*TO DO:* Only these lines of the data below are wanted: the one with "(150, 405) none", the one with "[25,716,66,730] from -> [378,429,394,438] for", and any lines between them, each repeated exactly.
··········
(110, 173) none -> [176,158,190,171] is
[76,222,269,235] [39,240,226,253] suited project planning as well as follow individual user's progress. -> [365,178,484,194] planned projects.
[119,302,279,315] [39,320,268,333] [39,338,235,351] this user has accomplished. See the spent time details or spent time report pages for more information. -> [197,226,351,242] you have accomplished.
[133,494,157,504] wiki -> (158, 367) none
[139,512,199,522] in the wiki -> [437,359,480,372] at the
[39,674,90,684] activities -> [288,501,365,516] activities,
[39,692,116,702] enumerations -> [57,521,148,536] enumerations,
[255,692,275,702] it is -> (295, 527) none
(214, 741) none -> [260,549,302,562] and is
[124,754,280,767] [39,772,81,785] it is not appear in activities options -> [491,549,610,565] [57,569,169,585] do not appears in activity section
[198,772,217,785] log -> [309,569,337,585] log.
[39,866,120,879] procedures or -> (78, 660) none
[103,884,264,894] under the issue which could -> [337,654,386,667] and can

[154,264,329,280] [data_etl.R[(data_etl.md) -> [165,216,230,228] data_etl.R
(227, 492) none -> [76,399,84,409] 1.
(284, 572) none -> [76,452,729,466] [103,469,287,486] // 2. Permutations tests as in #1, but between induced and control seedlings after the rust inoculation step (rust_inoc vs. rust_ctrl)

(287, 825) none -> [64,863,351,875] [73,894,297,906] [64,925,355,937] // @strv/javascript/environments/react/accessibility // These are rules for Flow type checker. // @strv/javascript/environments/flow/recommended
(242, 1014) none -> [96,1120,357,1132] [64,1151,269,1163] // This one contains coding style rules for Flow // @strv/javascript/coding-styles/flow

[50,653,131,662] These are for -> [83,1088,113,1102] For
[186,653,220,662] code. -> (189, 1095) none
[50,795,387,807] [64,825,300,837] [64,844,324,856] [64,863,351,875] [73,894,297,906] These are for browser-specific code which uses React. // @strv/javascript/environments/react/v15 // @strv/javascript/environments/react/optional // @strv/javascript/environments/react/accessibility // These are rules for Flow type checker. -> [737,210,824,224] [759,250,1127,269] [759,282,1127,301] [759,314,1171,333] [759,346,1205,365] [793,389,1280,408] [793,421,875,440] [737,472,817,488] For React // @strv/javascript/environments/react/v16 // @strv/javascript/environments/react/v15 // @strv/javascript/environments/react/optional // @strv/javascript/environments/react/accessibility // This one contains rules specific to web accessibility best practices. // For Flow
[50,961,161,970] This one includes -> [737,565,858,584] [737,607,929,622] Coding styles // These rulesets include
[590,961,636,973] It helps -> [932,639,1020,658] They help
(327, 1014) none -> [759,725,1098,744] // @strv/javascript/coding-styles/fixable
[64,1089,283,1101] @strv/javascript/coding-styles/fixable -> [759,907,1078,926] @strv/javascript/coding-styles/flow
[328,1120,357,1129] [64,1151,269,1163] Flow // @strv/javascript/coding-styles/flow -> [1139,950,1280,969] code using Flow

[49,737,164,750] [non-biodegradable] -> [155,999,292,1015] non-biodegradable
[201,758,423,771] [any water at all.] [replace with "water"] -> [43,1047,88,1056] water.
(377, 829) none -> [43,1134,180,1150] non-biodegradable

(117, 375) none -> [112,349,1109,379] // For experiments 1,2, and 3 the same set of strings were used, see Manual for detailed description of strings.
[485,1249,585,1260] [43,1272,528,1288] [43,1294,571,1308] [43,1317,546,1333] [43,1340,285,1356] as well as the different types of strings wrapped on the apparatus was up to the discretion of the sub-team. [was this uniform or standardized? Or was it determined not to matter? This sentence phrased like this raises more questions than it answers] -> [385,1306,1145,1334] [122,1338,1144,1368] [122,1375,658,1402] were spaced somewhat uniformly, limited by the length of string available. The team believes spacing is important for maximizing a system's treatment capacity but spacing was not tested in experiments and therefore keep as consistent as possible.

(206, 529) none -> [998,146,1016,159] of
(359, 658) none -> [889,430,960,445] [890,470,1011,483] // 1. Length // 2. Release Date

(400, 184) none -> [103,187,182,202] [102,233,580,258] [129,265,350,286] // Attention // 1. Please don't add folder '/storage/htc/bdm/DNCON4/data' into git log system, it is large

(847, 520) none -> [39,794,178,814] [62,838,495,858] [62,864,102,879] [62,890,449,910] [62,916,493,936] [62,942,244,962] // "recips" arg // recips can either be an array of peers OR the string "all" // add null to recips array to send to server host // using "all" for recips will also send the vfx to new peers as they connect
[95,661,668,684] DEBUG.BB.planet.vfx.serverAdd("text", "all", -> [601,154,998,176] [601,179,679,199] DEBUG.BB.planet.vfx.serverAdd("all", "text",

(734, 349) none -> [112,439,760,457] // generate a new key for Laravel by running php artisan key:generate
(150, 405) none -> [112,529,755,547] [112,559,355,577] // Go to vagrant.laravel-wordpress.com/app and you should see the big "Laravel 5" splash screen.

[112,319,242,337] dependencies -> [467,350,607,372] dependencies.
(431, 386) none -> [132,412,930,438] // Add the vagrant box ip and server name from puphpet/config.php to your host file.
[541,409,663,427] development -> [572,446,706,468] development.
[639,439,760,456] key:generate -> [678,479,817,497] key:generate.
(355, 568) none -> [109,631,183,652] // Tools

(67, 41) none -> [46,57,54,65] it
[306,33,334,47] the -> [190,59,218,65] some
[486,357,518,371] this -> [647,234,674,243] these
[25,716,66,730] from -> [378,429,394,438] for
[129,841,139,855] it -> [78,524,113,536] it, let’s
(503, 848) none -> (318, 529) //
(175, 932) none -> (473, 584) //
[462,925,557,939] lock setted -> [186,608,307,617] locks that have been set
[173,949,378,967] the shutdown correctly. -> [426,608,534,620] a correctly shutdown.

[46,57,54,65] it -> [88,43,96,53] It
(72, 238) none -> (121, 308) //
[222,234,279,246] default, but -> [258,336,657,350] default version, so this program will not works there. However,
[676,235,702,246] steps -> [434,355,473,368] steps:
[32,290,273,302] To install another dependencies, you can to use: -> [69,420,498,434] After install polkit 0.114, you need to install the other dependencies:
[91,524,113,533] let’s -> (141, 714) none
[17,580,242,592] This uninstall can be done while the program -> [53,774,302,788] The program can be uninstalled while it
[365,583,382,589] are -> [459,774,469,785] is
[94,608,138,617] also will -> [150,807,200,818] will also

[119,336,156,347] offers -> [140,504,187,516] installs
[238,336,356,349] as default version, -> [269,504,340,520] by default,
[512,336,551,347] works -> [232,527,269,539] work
··········
*ANSWER SECTION:*
(150, 405) none -> [112,529,755,547] [112,559,355,577] // Go to vagrant.laravel-wordpress.com/app and you should see the big "Laravel 5" splash screen.

[112,319,242,337] dependencies -> [467,350,607,372] dependencies.
(431, 386) none -> [132,412,930,438] // Add the vagrant box ip and server name from puphpet/config.php to your host file.
[541,409,663,427] development -> [572,446,706,468] development.
[639,439,760,456] key:generate -> [678,479,817,497] key:generate.
(355, 568) none -> [109,631,183,652] // Tools

(67, 41) none -> [46,57,54,65] it
[306,33,334,47] the -> [190,59,218,65] some
[486,357,518,371] this -> [647,234,674,243] these
[25,716,66,730] from -> [378,429,394,438] for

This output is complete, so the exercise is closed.